Alone in Berlin imagines a resistance to Hitler consisting of a husband and wife team who write and distribute handwritten index cards with anti-Nazi slogans on them, prompted by the meaningless death of their son at the front. Although it was published in Germany in 1947, this is the first time it has been translated into English.
It’s a bit of a mixed bag, really. For a start, it’s far too long and unfocused. There are too many incidental characters, many of whom are introduced as though they are going to be central to the story, but who drift out of it again. The writing is patchy and often cliché-laden, and the tone is somewhat distant, almost supercilious.
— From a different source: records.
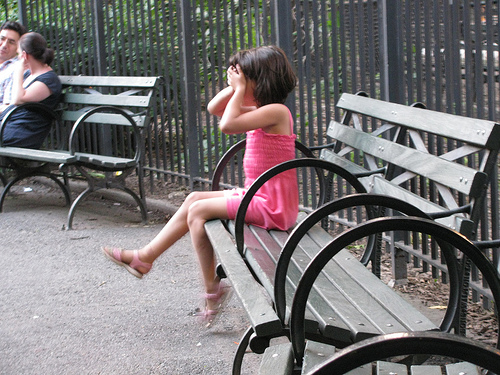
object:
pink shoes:
[98, 243, 157, 279]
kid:
[100, 42, 301, 327]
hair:
[20, 32, 56, 63]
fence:
[182, 0, 389, 268]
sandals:
[198, 281, 237, 329]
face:
[238, 63, 258, 107]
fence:
[99, 0, 181, 183]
It takes a long while for the book to reach its peak, but when it does so it’s well worth it. Otto Quangel and his wife, the card writers, are arrested by the Gestapo and subjected to round after round of torture, in a vain attempt to uncover a wider anti-regime conspiracy, but of course there is none. One wonders if this is a subtle rebuke to Fallada’s post-war German readers?
The original German title is Jeder stirbt für sich allein, which is literally “Everyone dies for themselves alone”, or, more idiomatically, “Everyone dies alone”. It’s understandable that the publisher would want to give the book context on the shelves by inserting the word “Berlin”, but Everyone Dies Alone would certainly be a more accurate translation.
On balance, I’m glad I read Alone in Berlin, but it’s very far from being the “rediscovered masterpiece” the publishers claim it to be. Irène Némirovsky this isn’t.